- GIVEN RECORDS
————

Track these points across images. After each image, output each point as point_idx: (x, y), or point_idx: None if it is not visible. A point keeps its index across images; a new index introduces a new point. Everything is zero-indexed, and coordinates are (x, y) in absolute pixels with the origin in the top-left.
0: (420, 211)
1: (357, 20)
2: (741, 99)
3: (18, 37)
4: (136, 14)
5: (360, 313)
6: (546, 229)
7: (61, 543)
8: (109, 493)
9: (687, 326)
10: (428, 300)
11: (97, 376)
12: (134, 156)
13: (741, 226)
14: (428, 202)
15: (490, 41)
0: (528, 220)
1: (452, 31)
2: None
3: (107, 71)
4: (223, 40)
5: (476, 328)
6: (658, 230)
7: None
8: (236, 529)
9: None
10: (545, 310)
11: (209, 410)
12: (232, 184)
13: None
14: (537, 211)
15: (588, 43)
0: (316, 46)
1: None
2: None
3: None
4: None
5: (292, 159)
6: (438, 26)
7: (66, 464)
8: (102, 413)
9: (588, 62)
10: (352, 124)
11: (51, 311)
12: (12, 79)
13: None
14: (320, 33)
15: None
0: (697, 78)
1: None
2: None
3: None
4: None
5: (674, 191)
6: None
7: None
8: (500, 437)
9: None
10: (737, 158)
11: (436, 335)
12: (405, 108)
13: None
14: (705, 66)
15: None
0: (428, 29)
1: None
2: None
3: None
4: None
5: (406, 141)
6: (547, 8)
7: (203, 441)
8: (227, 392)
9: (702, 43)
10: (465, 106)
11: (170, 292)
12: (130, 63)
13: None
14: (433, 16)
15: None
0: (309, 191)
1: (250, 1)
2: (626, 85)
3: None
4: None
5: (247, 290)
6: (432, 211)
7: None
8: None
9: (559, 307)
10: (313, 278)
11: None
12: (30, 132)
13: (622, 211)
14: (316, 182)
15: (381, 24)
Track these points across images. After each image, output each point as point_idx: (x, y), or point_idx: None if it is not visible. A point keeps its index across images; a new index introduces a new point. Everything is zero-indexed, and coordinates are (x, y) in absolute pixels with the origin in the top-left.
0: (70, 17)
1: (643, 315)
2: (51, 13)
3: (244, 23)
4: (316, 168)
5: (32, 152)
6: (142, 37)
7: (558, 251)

————

- WHAT YOU WILL DO
Reproduce all of the rows above, substituting "shown" for every occurrence of "visible" and leaving everything else unchanged.

- EXERCISE OUTPUT
Track these points across images. After each image, output each point as point_idx: (x, y), or point_idx: None if it is not shown. A point keeps its index across images; a new index introduces a new point. Everything is zero-indexed, and coordinates are (x, y) in absolute pixels with the origin in the top-left.
0: (420, 211)
1: (357, 20)
2: (741, 99)
3: (18, 37)
4: (136, 14)
5: (360, 313)
6: (546, 229)
7: (61, 543)
8: (109, 493)
9: (687, 326)
10: (428, 300)
11: (97, 376)
12: (134, 156)
13: (741, 226)
14: (428, 202)
15: (490, 41)
0: (528, 220)
1: (452, 31)
2: None
3: (107, 71)
4: (223, 40)
5: (476, 328)
6: (658, 230)
7: None
8: (236, 529)
9: None
10: (545, 310)
11: (209, 410)
12: (232, 184)
13: None
14: (537, 211)
15: (588, 43)
0: (316, 46)
1: None
2: None
3: None
4: None
5: (292, 159)
6: (438, 26)
7: (66, 464)
8: (102, 413)
9: (588, 62)
10: (352, 124)
11: (51, 311)
12: (12, 79)
13: None
14: (320, 33)
15: None
0: (697, 78)
1: None
2: None
3: None
4: None
5: (674, 191)
6: None
7: None
8: (500, 437)
9: None
10: (737, 158)
11: (436, 335)
12: (405, 108)
13: None
14: (705, 66)
15: None
0: (428, 29)
1: None
2: None
3: None
4: None
5: (406, 141)
6: (547, 8)
7: (203, 441)
8: (227, 392)
9: (702, 43)
10: (465, 106)
11: (170, 292)
12: (130, 63)
13: None
14: (433, 16)
15: None
0: (309, 191)
1: (250, 1)
2: (626, 85)
3: None
4: None
5: (247, 290)
6: (432, 211)
7: None
8: None
9: (559, 307)
10: (313, 278)
11: None
12: (30, 132)
13: (622, 211)
14: (316, 182)
15: (381, 24)
Track these points across images. After each image, output each point as point_idx: (x, y), or point_idx: None if it is not shown. A point keeps its index across images; a new index introduces a new point. Everything is zero-indexed, and coordinates are (x, y) in absolute pixels with the origin in the top-left.
0: (70, 17)
1: (643, 315)
2: (51, 13)
3: (244, 23)
4: (316, 168)
5: (32, 152)
6: (142, 37)
7: (558, 251)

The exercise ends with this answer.